DATA:
__________________________________________________

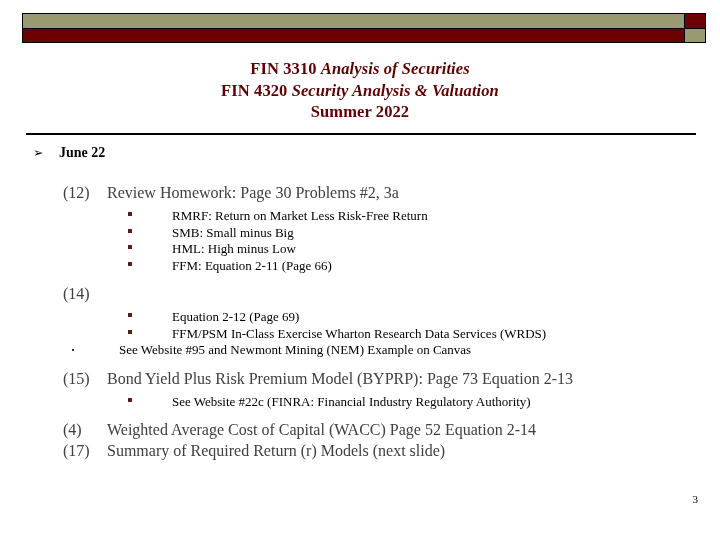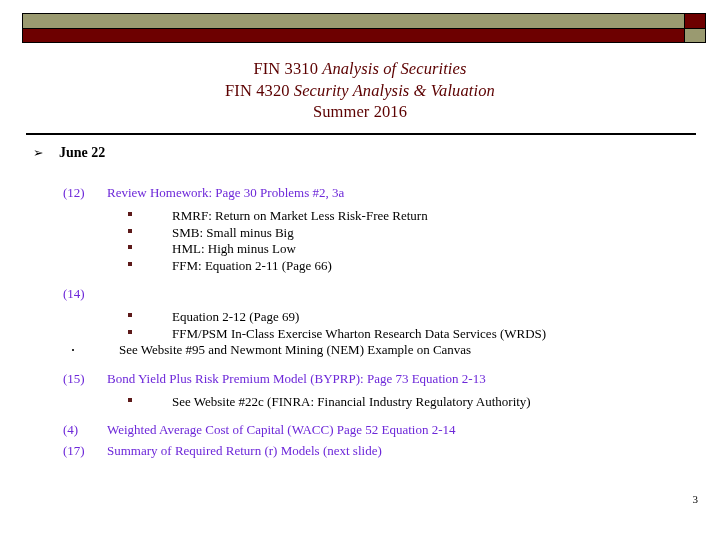--- a/index.html
+++ b/index.html
@@ -38,21 +38,21 @@
   .cell-maroon { background: #6d0000; }
 
   
   .title-block {
     position: absolute;
     left: 0;
     top: 58px;
     width: 720px;
     text-align: center;
     color: #5c0000;
-    font-weight: normal;
+    font-weight: bold;
     font-size: 16.5px;
     line-height: 21.5px;
     letter-spacing: 0.1px;
   }
   .title-line .ital { font-style: italic; }
 
   
   .hrule {
     position: absolute;
     left: 26px;
@@ -91,22 +91,22 @@
   }
 
   
   .num-list {
     margin-top: 20px;
   }
   .num-item {
     display: flex;
     align-items: baseline;
     padding-left: 63px;
-    font-size: 13px;
-    color: #6d28d9;
+    font-size: 16px;
+    color: #404040;
     line-height: 21px;
     white-space: nowrap;
   }
   .num-label {
     flex: 0 0 44px;
     width: 44px;
   }
   .num-text { flex: 0 1 auto; }
 
   
@@ -182,21 +182,21 @@
     <div class="cell-olive"></div>
     <div class="cell-maroon"></div>
     <div class="cell-maroon"></div>
     <div class="cell-olive"></div>
   </div>
 </div>
 
 <div class="title-block">
   <div class="title-line"><span>FIN 3310 </span><span class="ital">Analysis of Securities</span></div>
   <div class="title-line"><span>FIN 4320 </span><span class="ital">Security Analysis &amp; Valuation</span></div>
-  <div class="title-line">Summer 2016</div>
+  <div class="title-line">Summer 2022</div>
 </div>
 
 <div class="hrule"></div>
 
 <div class="content">
 
   <div class="lvl1">
     <span class="lvl1-bullet">➢</span>
     <span>June 22</span>
   </div>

__________________________________________________

WORK TO COMPLETE: Could you retype each line of the material above exactly, skipping the pictures?

TASK ANSWER:
--- a/index.html
+++ b/index.html
@@ -38,21 +38,21 @@
   .cell-maroon { background: #6d0000; }
 
   
   .title-block {
     position: absolute;
     left: 0;
     top: 58px;
     width: 720px;
     text-align: center;
     color: #5c0000;
-    font-weight: normal;
+    font-weight: bold;
     font-size: 16.5px;
     line-height: 21.5px;
     letter-spacing: 0.1px;
   }
   .title-line .ital { font-style: italic; }
 
   
   .hrule {
     position: absolute;
     left: 26px;
@@ -91,22 +91,22 @@
   }
 
   
   .num-list {
     margin-top: 20px;
   }
   .num-item {
     display: flex;
     align-items: baseline;
     padding-left: 63px;
-    font-size: 13px;
-    color: #6d28d9;
+    font-size: 16px;
+    color: #404040;
     line-height: 21px;
     white-space: nowrap;
   }
   .num-label {
     flex: 0 0 44px;
     width: 44px;
   }
   .num-text { flex: 0 1 auto; }
 
   
@@ -182,21 +182,21 @@
     <div class="cell-olive"></div>
     <div class="cell-maroon"></div>
     <div class="cell-maroon"></div>
     <div class="cell-olive"></div>
   </div>
 </div>
 
 <div class="title-block">
   <div class="title-line"><span>FIN 3310 </span><span class="ital">Analysis of Securities</span></div>
   <div class="title-line"><span>FIN 4320 </span><span class="ital">Security Analysis &amp; Valuation</span></div>
-  <div class="title-line">Summer 2016</div>
+  <div class="title-line">Summer 2022</div>
 </div>
 
 <div class="hrule"></div>
 
 <div class="content">
 
   <div class="lvl1">
     <span class="lvl1-bullet">➢</span>
     <span>June 22</span>
   </div>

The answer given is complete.